Clinical placements resume as medical schools phase campus reopenings
The country’s six medical schools plan reopening this month on a phased basis for hybrid and campus teaching programmes while clinical placements have got underway, Irish Medical Times reports.
In Dublin, the Royal College of Surgeons in Ireland (RCSI) University of Medicine and Health Sciences, has approved a measured return to reopening of its campus. All remaining RCSI staff and researchers returned to the College during August.
This month sees new RCSI students begin classes on campus while the main student body returns to campus next month.
The RCSI has signed up with other higher education institutes (HEIs) to work closely with the Department of Further and Higher Education, Research, Innovation and Science to develop a protocol to facilitate the safe arrival of international students, many of whom will be returning to Ireland to continue their studies.
Clinical Year medical students at Trinity College Dublin (TCD) returned last week and a limited number of elective students were in place over the summer in TCD teaching hospitals.
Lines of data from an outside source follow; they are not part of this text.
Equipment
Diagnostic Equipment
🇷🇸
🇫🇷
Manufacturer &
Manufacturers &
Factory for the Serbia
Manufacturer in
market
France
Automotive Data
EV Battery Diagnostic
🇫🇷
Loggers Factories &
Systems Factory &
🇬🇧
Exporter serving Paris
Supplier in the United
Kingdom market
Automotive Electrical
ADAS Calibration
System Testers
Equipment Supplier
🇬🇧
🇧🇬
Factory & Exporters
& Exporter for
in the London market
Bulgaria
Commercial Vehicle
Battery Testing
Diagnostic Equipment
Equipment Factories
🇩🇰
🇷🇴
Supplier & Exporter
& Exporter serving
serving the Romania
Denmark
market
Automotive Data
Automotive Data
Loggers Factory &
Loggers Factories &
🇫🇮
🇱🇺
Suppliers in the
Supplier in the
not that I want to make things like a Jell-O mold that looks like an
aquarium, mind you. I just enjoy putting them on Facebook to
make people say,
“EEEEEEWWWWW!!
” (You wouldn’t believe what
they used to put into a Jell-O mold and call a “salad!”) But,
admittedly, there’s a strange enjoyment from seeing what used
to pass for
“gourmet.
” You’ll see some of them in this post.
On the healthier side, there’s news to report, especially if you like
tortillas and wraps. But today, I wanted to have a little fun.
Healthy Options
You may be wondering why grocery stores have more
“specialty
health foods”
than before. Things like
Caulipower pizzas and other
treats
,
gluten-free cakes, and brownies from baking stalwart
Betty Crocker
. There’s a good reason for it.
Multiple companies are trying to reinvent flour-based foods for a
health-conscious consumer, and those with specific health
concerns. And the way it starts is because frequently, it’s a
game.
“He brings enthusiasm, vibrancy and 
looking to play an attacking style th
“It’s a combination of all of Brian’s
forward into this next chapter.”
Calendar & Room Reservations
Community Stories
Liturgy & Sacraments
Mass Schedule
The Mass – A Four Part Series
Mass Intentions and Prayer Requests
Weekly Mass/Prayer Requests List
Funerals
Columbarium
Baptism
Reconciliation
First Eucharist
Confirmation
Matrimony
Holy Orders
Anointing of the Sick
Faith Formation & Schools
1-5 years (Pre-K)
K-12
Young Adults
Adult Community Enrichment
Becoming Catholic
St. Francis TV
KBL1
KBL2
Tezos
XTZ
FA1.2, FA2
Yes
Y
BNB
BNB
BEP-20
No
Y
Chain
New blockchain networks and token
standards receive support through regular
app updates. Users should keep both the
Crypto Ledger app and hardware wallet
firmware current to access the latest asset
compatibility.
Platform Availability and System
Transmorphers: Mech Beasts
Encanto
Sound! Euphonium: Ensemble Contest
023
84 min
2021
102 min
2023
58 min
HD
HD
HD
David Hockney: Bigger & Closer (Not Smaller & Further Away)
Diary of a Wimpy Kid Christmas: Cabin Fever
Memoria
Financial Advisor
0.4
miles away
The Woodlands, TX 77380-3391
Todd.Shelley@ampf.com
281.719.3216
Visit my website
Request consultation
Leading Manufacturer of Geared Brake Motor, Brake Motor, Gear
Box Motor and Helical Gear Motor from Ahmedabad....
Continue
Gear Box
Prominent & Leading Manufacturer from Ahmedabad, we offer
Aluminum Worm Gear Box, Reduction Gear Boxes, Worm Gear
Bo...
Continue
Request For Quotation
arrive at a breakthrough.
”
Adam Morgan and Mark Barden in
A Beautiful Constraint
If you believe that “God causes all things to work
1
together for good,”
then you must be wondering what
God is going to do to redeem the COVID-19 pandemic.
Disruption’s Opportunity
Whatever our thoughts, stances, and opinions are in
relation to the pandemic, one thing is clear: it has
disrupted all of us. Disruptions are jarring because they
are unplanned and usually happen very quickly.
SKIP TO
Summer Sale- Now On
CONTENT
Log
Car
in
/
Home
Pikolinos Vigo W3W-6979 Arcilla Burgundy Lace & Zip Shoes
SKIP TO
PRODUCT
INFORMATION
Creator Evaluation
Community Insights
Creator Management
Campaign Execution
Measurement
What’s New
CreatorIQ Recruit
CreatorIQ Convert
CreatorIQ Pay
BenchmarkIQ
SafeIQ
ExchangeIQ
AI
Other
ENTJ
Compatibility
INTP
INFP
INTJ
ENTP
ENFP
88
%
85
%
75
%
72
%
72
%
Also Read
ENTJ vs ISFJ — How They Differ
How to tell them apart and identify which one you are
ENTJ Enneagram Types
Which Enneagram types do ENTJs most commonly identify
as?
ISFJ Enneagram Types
“Trinity has developed a specific training package and assessment that all students must complete before setting foot in the hospitals and they also provide daily health notifications as required by the HSE,” said a statement issued to IMT.
Second Year medical students in TCD, are to start back on September 28 and the College was expecting First Years from October 5, the same start dates as other programmes in Trinity, as matters stood. However, those dates depended on the Leaving Certificate results and on prevailing Government guidelines.
University College Dublin (UCD) School of Medicine has agreed details of how teaching, learning and assessment would be conducted for the coming Autumn Trimester, in line with public health guidance.
The Autumn Trimester for continuing students starts on September 21.
A small number of programmes have different start dates, such as the Clinical and Health Professional programmes.
While acknowledging the challenges of Covid-19, UCD is seeking to ensure that students access and use their campuses to the greatest extent possible.
The School of Medicine has adopted general teaching and assessment principles for the Autumn Trimester. Essential practical teaching sessions, small group teaching, tutorials and problem-based learning sessions are to be prioritised for face-to-face delivery.
Where this is not possible, lectures are to be delivered remotely; synchronously using scheduled time slots.
Clinical placement planning and calendars have been amended to account for ongoing social distancing, and other restrictions, in primary care and in hospitals.
Module assessment is to be incorporated as an in-trimester or continuous assessment approach. However, there was a need to maintain some timed and invigilated examinations.
At University College Cork (UCC), students from second year onwards in the College of Medicine and Health are to commence their academic year over the next couple of weeks, ahead of first year students who begin on September 28.
“The College of Medicine and Health is implementing all public health recommendations and guidelines issued on the safe return to education and is supporting this with further initiatives. These include certified hygiene course for students, remote electronic health check-ins, and additional induction training,” UCC stated.
The University of Limerick (UL) School of Medicine runs a four-year graduate-entry medical degree programme. The School’s Third- and Fourth-Year students began their clinical training programmes a fortnight ago.
First and Second Year students are commencing their campus-based teaching programmes this week.
In the case of Third and Fourth Year students, the School stated it had worked closely with the Health Service Executive’s (HSE’s) Chief Clinical Officer, the National Lead for Healthcare Associated Infection and Anti-Microbial Resistance, other medical schools and partner clinical sites on guidance to ensure the safe return of students to their clinical placements.
With respect to First- and Second-Year students, the medical school was adopting the wider UL policies on the safe return of students to teaching.
New entrant and returning students in preclinical years at National University of Ireland Galway Medical School return in four weeks’ time starting back the week beginning September 21, and the following week, depending on their year.